WHAT TO WORK ON: Reproduce each of the following records character for character.

INPUT:
——————

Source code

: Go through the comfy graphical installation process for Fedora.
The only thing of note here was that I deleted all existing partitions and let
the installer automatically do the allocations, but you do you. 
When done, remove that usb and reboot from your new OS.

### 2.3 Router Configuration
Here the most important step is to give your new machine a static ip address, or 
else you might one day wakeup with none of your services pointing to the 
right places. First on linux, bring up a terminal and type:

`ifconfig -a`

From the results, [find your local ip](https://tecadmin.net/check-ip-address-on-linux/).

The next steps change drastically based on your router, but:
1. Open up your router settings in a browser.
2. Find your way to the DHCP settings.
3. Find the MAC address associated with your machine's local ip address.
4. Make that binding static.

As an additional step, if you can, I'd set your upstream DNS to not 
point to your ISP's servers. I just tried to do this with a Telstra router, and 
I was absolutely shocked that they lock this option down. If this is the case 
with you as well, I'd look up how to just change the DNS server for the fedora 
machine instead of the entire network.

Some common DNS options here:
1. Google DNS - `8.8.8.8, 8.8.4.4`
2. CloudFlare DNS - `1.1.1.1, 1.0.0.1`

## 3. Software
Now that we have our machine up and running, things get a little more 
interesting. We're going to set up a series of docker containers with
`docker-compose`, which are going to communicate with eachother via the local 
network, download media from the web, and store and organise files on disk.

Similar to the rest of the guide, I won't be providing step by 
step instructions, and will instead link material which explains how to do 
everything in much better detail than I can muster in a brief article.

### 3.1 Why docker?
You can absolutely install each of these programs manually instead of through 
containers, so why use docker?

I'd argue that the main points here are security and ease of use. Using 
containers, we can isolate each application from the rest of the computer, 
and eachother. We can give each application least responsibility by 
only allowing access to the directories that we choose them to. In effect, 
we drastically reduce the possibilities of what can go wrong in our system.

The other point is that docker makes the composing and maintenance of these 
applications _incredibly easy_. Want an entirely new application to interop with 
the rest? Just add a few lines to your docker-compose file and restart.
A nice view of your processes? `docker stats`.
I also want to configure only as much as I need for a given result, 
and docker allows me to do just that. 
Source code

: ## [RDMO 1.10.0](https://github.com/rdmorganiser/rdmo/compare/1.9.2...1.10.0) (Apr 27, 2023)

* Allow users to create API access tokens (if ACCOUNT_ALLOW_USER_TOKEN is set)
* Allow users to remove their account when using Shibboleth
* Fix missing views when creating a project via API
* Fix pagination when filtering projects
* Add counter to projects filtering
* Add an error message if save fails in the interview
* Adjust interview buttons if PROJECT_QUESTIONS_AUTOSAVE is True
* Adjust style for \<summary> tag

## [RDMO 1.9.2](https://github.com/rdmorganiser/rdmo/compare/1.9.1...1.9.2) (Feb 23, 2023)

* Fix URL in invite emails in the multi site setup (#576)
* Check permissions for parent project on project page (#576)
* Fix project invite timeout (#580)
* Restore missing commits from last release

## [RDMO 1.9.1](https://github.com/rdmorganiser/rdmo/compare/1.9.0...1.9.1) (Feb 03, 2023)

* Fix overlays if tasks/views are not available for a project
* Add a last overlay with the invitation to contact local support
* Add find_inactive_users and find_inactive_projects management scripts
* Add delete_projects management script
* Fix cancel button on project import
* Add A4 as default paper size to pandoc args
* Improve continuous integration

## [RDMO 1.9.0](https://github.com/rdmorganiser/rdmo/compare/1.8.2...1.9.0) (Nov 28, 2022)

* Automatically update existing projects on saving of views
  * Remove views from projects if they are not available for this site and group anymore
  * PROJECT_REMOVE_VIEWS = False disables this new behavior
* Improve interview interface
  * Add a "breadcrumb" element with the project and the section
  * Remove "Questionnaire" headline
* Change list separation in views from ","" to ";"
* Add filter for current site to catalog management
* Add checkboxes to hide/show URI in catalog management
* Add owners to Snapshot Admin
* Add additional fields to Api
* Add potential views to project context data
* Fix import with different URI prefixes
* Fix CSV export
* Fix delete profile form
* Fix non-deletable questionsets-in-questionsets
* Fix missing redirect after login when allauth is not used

——————

ANSWER SECTION:
Source code

: Go through the comfy graphical installation process for Fedora.
The only thing of note here was that I deleted all existing partitions and let
the installer automatically do the allocations, but you do you. 
When done, remove that usb and reboot from your new OS.

### 2.3 Router Configuration
Here the most important step is to give your new machine a static ip address, or 
else you might one day wakeup with none of your services pointing to the 
right places. First on linux, bring up a terminal and type:

`ifconfig -a`

From the results, [find your local ip](https://tecadmin.net/check-ip-address-on-linux/).

The next steps change drastically based on your router, but:
1. Open up your router settings in a browser.
2. Find your way to the DHCP settings.
3. Find the MAC address associated with your machine's local ip address.
4. Make that binding static.

As an additional step, if you can, I'd set your upstream DNS to not 
point to your ISP's servers. I just tried to do this with a Telstra router, and 
I was absolutely shocked that they lock this option down. If this is the case 
with you as well, I'd look up how to just change the DNS server for the fedora 
machine instead of the entire network.

Some common DNS options here:
1. Google DNS - `8.8.8.8, 8.8.4.4`
2. CloudFlare DNS - `1.1.1.1, 1.0.0.1`

## 3. Software
Now that we have our machine up and running, things get a little more 
interesting. We're going to set up a series of docker containers with
`docker-compose`, which are going to communicate with eachother via the local 
network, download media from the web, and store and organise files on disk.

Similar to the rest of the guide, I won't be providing step by 
step instructions, and will instead link material which explains how to do 
everything in much better detail than I can muster in a brief article.

### 3.1 Why docker?
You can absolutely install each of these programs manually instead of through 
containers, so why use docker?

I'd argue that the main points here are security and ease of use. Using 
containers, we can isolate each application from the rest of the computer, 
and eachother. We can give each application least responsibility by 
only allowing access to the directories that we choose them to. In effect, 
we drastically reduce the possibilities of what can go wrong in our system.

The other point is that docker makes the composing and maintenance of these 
applications _incredibly easy_. Want an entirely new application to interop with 
the rest? Just add a few lines to your docker-compose file and restart.
A nice view of your processes? `docker stats`.
I also want to configure only as much as I need for a given result, 
and docker allows me to do just that. 
Source code

: ## [RDMO 1.10.0](https://github.com/rdmorganiser/rdmo/compare/1.9.2...1.10.0) (Apr 27, 2023)

* Allow users to create API access tokens (if ACCOUNT_ALLOW_USER_TOKEN is set)
* Allow users to remove their account when using Shibboleth
* Fix missing views when creating a project via API
* Fix pagination when filtering projects
* Add counter to projects filtering
* Add an error message if save fails in the interview
* Adjust interview buttons if PROJECT_QUESTIONS_AUTOSAVE is True
* Adjust style for \<summary> tag

## [RDMO 1.9.2](https://github.com/rdmorganiser/rdmo/compare/1.9.1...1.9.2) (Feb 23, 2023)

* Fix URL in invite emails in the multi site setup (#576)
* Check permissions for parent project on project page (#576)
* Fix project invite timeout (#580)
* Restore missing commits from last release

## [RDMO 1.9.1](https://github.com/rdmorganiser/rdmo/compare/1.9.0...1.9.1) (Feb 03, 2023)

* Fix overlays if tasks/views are not available for a project
* Add a last overlay with the invitation to contact local support
* Add find_inactive_users and find_inactive_projects management scripts
* Add delete_projects management script
* Fix cancel button on project import
* Add A4 as default paper size to pandoc args
* Improve continuous integration

## [RDMO 1.9.0](https://github.com/rdmorganiser/rdmo/compare/1.8.2...1.9.0) (Nov 28, 2022)

* Automatically update existing projects on saving of views
  * Remove views from projects if they are not available for this site and group anymore
  * PROJECT_REMOVE_VIEWS = False disables this new behavior
* Improve interview interface
  * Add a "breadcrumb" element with the project and the section
  * Remove "Questionnaire" headline
* Change list separation in views from ","" to ";"
* Add filter for current site to catalog management
* Add checkboxes to hide/show URI in catalog management
* Add owners to Snapshot Admin
* Add additional fields to Api
* Add potential views to project context data
* Fix import with different URI prefixes
* Fix CSV export
* Fix delete profile form
* Fix non-deletable questionsets-in-questionsets
* Fix missing redirect after login when allauth is not used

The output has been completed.